- PROBLEM DETAILS
Please copy out the rows below line for line, without any change, and leave the pictures out of your answer.

- RECORDS TO USE
^^^^
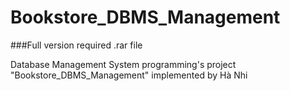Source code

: # Bookstore_DBMS_Management
###Full version required .rar file
<p>
Database Management System programming's project "Bookstore_DBMS_Management" implemented by Hà Nhi
</p>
^^^^
- RESPONSE
Source code

: # Bookstore_DBMS_Management
###Full version required .rar file
<p>
Database Management System programming's project "Bookstore_DBMS_Management" implemented by Hà Nhi
</p>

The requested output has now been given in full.